• Task to carry out: Express the lines in the rows below as a JSON list of strings, one string per line with blank lines skipped. Start at the line containing "better memory usage." and continue to the end of the rows, including both.

[Source texts of formatted documents]
:::

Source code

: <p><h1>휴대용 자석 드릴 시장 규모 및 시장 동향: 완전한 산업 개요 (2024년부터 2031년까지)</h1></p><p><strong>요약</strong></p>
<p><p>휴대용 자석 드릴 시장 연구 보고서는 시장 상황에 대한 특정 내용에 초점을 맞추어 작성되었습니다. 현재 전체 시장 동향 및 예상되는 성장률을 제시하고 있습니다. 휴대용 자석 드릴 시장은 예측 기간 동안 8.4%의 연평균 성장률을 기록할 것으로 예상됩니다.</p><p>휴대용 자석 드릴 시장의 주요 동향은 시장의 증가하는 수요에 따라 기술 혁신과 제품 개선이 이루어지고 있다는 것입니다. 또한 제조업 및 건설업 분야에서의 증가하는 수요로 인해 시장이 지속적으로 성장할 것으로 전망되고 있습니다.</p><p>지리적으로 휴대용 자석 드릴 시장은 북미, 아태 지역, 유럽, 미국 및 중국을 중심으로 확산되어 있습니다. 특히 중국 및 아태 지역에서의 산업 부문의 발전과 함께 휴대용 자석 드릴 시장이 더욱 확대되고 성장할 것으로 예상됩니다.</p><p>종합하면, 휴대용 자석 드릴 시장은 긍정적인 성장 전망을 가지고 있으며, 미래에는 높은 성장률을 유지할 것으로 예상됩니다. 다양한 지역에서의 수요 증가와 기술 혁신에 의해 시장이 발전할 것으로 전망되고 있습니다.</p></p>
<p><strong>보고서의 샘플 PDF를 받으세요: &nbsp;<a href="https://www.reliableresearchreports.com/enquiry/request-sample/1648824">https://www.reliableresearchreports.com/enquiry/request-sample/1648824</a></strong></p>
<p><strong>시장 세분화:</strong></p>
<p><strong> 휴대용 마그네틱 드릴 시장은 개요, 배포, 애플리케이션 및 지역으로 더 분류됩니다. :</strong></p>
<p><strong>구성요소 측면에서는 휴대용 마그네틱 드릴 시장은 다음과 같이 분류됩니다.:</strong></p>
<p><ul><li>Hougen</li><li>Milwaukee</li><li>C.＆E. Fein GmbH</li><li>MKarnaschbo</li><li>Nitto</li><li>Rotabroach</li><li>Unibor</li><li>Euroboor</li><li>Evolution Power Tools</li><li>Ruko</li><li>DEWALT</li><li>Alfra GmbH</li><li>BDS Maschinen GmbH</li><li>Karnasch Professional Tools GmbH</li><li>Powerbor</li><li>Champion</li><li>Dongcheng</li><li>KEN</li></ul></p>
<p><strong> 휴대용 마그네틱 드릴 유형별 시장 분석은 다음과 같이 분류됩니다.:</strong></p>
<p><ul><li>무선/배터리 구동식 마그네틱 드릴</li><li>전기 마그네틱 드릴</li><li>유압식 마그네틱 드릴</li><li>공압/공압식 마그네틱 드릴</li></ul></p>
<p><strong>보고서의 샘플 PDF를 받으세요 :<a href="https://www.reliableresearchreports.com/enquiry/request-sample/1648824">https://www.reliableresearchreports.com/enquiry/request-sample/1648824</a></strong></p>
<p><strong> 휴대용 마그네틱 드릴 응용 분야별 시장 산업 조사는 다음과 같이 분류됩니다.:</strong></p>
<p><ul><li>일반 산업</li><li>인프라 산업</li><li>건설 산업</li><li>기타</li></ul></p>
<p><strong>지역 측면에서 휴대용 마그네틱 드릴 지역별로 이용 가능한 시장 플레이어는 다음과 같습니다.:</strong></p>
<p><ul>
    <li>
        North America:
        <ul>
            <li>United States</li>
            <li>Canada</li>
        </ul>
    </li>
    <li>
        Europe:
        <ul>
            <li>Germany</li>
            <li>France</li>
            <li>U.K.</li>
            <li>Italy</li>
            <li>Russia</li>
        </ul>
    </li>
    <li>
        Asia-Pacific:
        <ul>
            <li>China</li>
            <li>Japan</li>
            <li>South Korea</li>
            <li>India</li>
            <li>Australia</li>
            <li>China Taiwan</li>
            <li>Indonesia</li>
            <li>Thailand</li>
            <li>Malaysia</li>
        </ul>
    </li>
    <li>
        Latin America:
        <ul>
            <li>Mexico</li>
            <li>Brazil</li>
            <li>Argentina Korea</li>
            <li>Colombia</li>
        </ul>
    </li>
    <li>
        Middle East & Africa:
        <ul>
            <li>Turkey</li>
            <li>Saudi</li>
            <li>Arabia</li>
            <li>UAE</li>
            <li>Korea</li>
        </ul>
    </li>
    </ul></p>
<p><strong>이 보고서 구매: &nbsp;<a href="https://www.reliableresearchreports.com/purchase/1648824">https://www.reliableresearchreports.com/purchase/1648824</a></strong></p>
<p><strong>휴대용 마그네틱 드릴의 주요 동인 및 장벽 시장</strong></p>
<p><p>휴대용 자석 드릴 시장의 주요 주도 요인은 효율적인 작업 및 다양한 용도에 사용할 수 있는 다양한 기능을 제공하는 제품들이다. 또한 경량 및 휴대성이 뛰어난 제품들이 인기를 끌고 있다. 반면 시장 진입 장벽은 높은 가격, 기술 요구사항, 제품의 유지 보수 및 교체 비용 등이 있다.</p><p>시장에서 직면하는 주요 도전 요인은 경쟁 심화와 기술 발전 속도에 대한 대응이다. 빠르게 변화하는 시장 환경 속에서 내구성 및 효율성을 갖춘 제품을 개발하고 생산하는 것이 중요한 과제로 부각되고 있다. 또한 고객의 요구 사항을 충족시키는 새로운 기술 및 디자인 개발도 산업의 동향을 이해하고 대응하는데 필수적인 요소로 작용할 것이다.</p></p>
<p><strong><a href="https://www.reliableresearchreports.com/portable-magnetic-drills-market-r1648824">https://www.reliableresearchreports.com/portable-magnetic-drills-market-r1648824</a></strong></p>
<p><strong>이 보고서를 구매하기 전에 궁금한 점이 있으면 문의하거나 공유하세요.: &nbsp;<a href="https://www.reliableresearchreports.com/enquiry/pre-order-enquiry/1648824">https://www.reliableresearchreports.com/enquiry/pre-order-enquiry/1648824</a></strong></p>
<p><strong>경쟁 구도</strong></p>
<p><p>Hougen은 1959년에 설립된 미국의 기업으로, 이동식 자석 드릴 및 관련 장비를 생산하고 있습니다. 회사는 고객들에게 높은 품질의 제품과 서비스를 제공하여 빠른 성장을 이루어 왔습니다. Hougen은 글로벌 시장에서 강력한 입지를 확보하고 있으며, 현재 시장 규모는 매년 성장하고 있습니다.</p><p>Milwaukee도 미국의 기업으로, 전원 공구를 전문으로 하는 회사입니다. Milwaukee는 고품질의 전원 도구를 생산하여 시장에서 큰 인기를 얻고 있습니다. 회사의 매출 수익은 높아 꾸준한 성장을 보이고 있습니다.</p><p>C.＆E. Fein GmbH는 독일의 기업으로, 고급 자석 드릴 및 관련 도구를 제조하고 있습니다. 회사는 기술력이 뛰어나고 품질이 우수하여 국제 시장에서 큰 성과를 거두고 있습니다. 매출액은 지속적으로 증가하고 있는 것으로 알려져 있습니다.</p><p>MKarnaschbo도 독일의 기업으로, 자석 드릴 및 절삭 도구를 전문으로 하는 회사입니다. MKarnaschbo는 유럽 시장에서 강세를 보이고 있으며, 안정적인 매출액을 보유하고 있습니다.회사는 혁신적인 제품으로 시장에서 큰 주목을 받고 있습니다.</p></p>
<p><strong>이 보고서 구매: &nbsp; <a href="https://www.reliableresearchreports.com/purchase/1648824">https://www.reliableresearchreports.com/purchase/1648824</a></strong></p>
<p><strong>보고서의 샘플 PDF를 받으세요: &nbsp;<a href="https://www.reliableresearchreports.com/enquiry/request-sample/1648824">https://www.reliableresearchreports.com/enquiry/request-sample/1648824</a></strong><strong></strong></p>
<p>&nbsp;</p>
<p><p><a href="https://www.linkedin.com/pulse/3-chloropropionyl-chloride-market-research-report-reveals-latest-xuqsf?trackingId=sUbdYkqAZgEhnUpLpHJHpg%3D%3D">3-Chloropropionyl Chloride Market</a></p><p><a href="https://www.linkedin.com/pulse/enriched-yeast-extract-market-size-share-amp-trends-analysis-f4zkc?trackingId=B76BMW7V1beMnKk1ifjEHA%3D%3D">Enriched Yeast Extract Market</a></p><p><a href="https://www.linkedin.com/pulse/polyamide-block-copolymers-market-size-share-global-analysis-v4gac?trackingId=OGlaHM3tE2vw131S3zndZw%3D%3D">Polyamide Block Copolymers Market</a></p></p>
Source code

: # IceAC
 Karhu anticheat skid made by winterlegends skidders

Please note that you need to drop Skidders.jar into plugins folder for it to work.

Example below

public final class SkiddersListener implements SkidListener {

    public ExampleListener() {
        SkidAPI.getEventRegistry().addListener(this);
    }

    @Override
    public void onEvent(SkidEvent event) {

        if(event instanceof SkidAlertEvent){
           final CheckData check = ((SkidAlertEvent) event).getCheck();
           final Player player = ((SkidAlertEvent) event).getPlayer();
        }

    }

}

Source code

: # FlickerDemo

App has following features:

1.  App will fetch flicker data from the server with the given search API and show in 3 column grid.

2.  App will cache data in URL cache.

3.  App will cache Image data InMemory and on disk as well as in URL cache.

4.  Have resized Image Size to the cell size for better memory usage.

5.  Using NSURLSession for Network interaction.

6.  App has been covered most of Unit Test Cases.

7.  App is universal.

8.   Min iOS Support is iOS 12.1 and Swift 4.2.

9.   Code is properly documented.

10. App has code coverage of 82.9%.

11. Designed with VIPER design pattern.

:::

• Reply:
[
  "4.  Have resized Image Size to the cell size for better memory usage.",
  "5.  Using NSURLSession for Network interaction.",
  "6.  App has been covered most of Unit Test Cases.",
  "7.  App is universal.",
  "8.   Min iOS Support is iOS 12.1 and Swift 4.2.",
  "9.   Code is properly documented.",
  "10. App has code coverage of 82.9%.",
  "11. Designed with VIPER design pattern."
]